Sicherheitslücken erheblichen Ausmaßes entdeckt

Die IT-Sicherheits-Profis von Internet 2.0 haben sich dem Vernehmen nach die TikTok-Quell-Codes angesehen. Es kam heraus, dass die von der App gesammelten Daten weder in puncto Art noch Menge ungewöhnlich seien. Zu diesen Daten gehören etwa bei TikTok erstellte Inhalte sowie Metadaten, wie Internet-Surfverhalten, Kreditkartennummern bis hin zu Passwörtern. Das israelische Sicherheitsunternehmen Checkpoint fand, wie das ZDF berichtet, weiterhin heraus, dass TikTok Sicherheitslücken habe und „persönlichste Daten“ von Anwendern getrackt werden. Diese Nutzerdaten werden offenbar „aufbereitet und zu Profilen verdichtet“. Dabei spielt es nach Expertenmeinung keine Rolle, ob die Server von TikTok in China oder den USA stehen. Solche persönlichen Profile lassen sich beispielsweise für Vermarktungs- oder Wahlkampagnen nutzen und haben Manipulationspotenzial. Apps, die Daten sammeln, benötigen dafür freilich die Zustimmung ihrer Nutzer.
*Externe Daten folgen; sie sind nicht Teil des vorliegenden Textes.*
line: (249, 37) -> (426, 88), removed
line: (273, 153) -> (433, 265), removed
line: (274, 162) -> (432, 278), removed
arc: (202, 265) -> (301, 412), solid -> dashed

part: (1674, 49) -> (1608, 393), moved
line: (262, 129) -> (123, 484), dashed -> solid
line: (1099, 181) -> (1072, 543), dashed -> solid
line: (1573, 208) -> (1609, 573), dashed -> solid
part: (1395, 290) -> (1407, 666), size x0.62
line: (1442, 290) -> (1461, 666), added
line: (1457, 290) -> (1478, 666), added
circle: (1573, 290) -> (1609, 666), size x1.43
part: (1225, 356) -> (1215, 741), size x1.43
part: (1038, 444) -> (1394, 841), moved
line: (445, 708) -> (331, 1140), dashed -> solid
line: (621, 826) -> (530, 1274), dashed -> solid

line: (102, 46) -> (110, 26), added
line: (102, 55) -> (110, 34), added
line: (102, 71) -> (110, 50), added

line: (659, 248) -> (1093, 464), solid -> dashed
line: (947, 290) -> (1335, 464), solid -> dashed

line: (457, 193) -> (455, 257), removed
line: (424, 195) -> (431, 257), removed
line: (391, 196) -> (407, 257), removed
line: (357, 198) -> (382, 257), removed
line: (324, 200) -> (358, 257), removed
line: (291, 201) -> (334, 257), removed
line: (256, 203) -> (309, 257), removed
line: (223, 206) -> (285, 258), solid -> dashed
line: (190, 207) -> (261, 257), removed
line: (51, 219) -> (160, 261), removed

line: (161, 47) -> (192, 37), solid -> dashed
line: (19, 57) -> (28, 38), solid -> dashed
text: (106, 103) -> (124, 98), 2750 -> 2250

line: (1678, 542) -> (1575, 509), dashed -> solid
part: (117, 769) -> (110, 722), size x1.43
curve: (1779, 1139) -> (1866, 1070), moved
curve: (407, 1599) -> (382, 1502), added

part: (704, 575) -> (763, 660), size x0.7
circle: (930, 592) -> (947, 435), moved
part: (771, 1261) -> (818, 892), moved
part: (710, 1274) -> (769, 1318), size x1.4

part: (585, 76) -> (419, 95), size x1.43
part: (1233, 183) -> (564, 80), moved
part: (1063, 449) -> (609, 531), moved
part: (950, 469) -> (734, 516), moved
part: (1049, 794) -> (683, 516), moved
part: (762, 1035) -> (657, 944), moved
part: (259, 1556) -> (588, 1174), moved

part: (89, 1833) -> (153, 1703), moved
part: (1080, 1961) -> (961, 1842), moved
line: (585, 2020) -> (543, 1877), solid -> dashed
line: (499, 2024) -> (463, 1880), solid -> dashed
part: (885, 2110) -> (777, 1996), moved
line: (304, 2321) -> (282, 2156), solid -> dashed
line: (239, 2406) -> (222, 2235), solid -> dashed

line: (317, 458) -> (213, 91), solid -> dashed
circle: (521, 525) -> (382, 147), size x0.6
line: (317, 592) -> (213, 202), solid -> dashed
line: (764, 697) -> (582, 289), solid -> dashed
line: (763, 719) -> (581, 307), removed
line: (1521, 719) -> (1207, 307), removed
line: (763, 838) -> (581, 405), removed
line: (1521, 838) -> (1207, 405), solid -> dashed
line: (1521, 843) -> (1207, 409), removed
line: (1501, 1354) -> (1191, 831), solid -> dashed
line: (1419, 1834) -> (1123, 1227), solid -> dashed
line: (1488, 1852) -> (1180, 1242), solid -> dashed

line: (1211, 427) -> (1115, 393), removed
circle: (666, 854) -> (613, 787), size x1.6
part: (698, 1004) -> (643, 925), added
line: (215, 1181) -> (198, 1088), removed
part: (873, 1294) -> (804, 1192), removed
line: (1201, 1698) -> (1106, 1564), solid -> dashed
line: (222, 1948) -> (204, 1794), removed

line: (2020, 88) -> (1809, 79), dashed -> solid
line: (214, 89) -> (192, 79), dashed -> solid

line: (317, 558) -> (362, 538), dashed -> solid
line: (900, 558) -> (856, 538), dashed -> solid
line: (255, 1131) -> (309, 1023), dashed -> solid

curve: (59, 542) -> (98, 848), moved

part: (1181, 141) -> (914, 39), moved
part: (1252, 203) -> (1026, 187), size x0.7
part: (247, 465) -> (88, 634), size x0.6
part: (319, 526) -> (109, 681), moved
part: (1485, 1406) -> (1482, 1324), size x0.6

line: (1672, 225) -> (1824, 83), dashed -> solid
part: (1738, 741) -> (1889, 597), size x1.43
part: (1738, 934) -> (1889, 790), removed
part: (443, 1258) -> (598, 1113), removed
Auch TikTok fragt, ob auf Daten aus dem Kalender oder dem Telefon zugegriffen werden darf. Allerdings hapert es bei einer großen Anzahl von Usern dem Verständnis darüber, was eine solche Zustimmung an Datenverlust nach sich zieht. Die wenigsten dieser User verweigern den Zugriff, weil sie die Befürchtung haben, bei verweigerten Zugriffsrechten nicht die volle Funktionalität einer App wie TikTok nutzen zu können.

Die EU-Aufsichtsbehörden sind bereits aktiv

In den ersten Januartagen wurde der CEO von TikTok Shou Zi Chew bei der Brüsseler EU-Kommission vorstellig – ein deutliches Anzeichen dafür, dass auch in China angekommen ist, dass Europa beim Datenschutz wenig Spaß versteht. Die Europäer äußerten ihre Befürchtung, dass der chinesische Staat Zugriff auf Nutzerdaten haben könnte. Konkret wurden mehr Datensicherheit und Jugendschutz angemahnt. Vizepräsidentin Věra Jourová: „Ich zähle darauf, dass TikTok seine Zusagen vollständig einhalten wird, um EU-Recht zu respektieren und das Vertrauen der europäischen Regulierungsbehörden zurückzugewinnen.“ Dahinter steht die Angst, jugendliche Europäer könnten unter chinesische Überwachung und Beeinflussung geraten. Seitens der EU laufen bereits Untersuchungen dazu, in wieweit TikTok aus europäischer Datenschutz-Sicht seriös ist. Die Kernpunkte der Untersuchungen sind der Abfluss personenbezogener Daten ins Reich der Mitte und die Befürchtung, dass vor allem minderjährige Europäer zu unfreiwilligen Werbekunden von chinesischen Unternehmen werden.